Double V Inflation, Storage, Weight
The Double V inflates with the help of its top-rolling storage bag. The bag has a valve on the bottom that attaches to the pad with a snug snap. Once attached, you open the bag large to fill with air, then roll the air into the pad.
It works well, and I was thankful for the system. It took about 10 “rolls” of the bag to inflate the pad, but it would have been a nightmare to blow up with lung power. With the bag, it’s about a two-minute job.
Being a two-person pad, it’s big. The Double V weighs 40.5 ounces (about 2.5 pounds).

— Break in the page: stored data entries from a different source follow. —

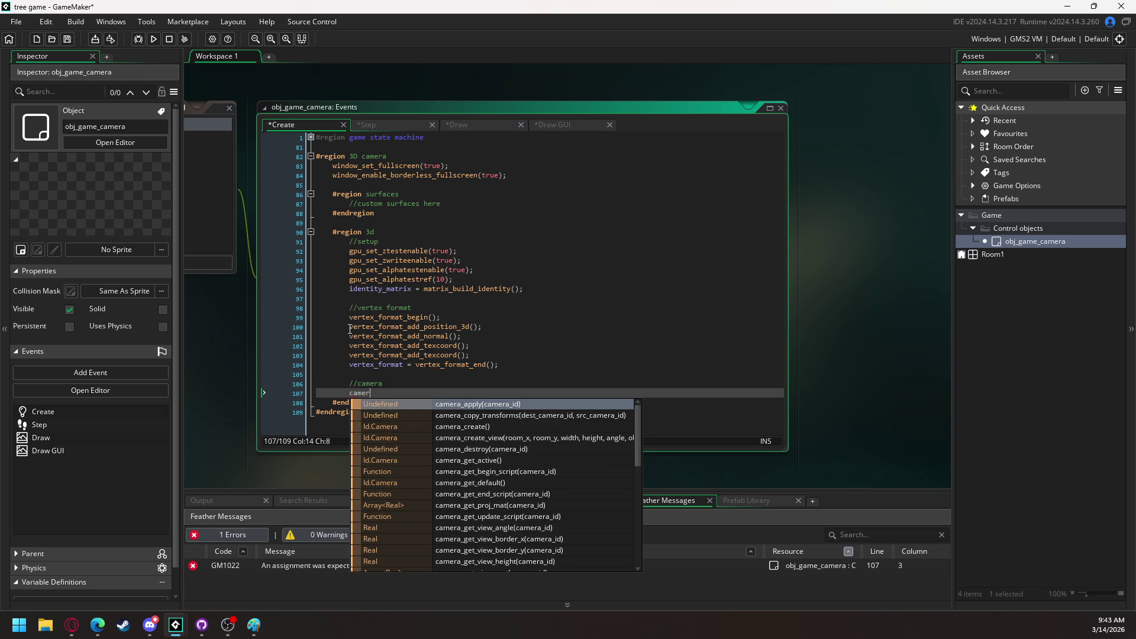
key("Return")
type("{")
key("Return")
key("Return")
type("}")
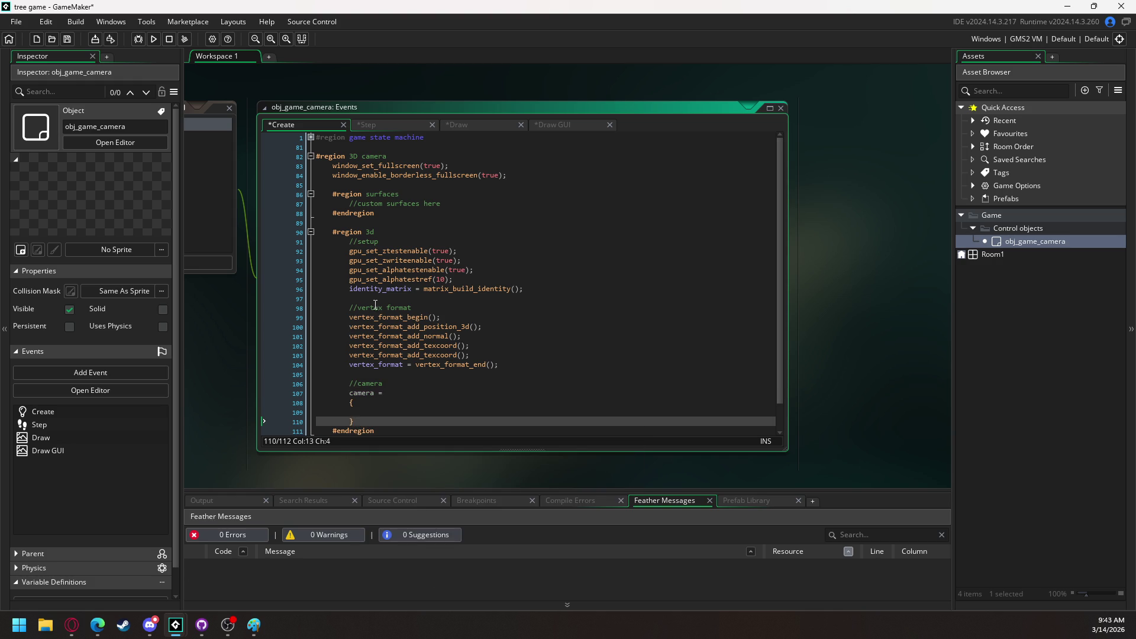
scroll(382, 381, "down", 1)
left_click(382, 381)
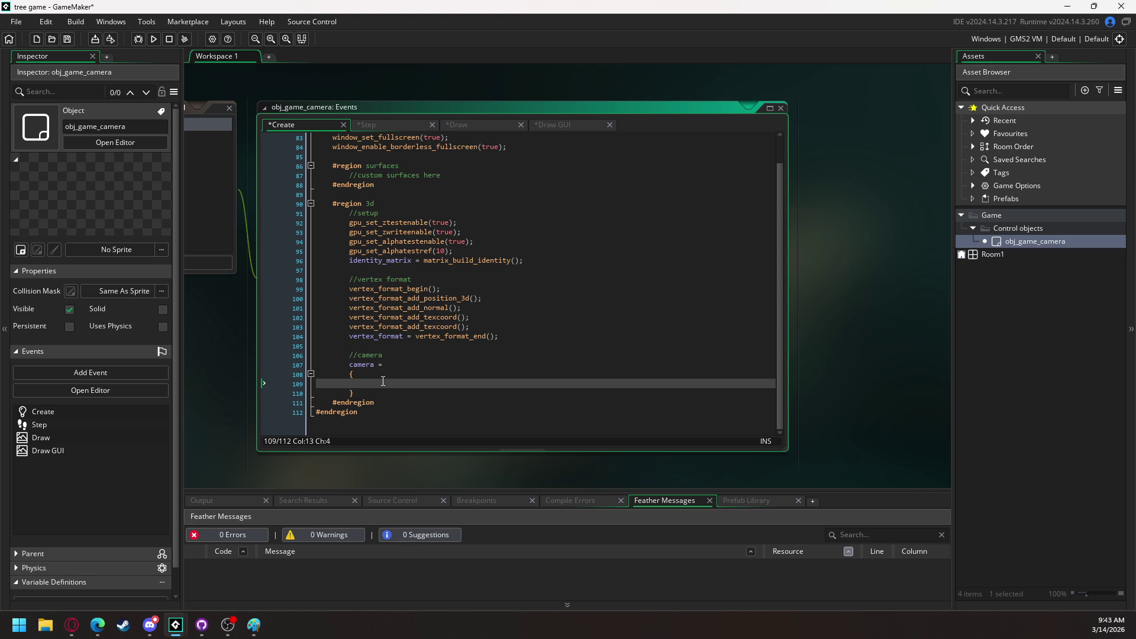
Fill the camera struct with id: 0 and anchor: obj_player, then begin an anchor_offset field
type("id:")
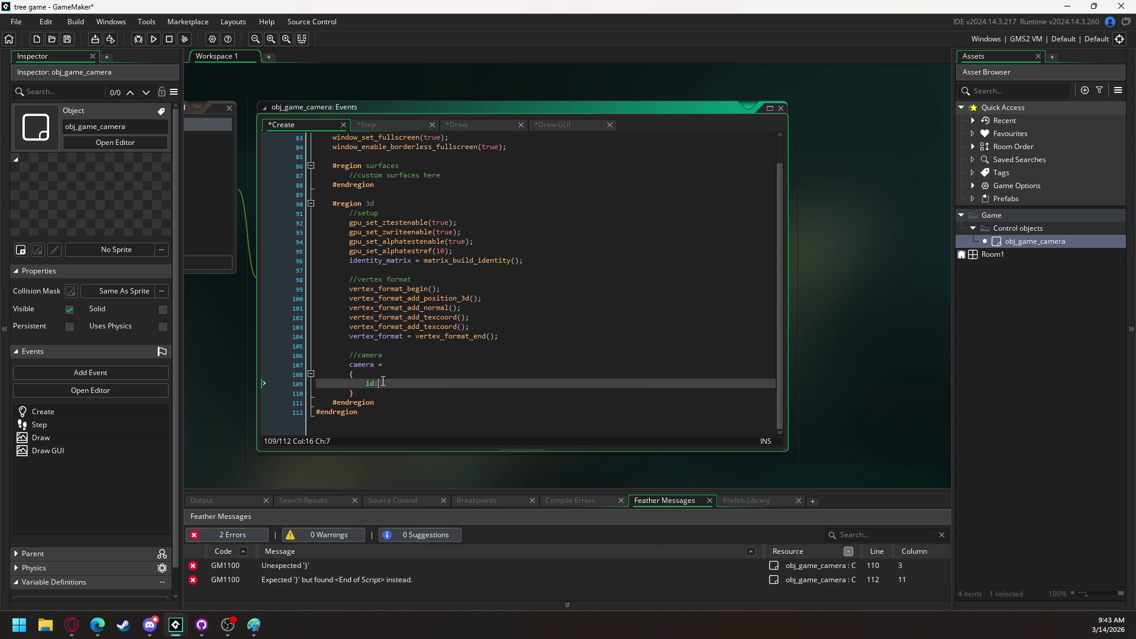
type(" 0")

Even half of that is on the heavy end of acceptable for a sleeping pad when backpacking. With a modest R-value of 1.6, this should be considered a three-season pad for fair weather, and more oriented toward car-camping than backpacking.
The pad easily fits into the oversized storage/inflation sack, which is nice. Still, rolling the extra-large pad is a bit of a chore, and not easy to do perfectly.
If you’re looking to get cozy (or more) in your tent, this thing kind of rocks.
The pad is comfy, spacious, and allows you to be the big or little spoon to all your heart’s desire. My wife and I are average-size people, about 5’8″ and 5’10” (I won’t mention who’s who), but there seemed to be enough space for those up to about six feet tall.
The pad is 47” x 74” x 3″. At this size, it would make a pretty decent dirtbag bed at ski condos across the mountain states, one that could be stuffed into a pack and carried away once you’ve worn out your welcome.
Overall, it’s a good sleeping pad and very comfortable for two people. At $130, it’s a good value too, breaking down to $65 per person.
It’s massive for one person, and if you’re car camping alone I’d see no reason to not use it for absolute comfort. It’s too heavy for dedicated backpacking use, but otherwise this two-person pad is a pleasant place to lay your head next to your loved one.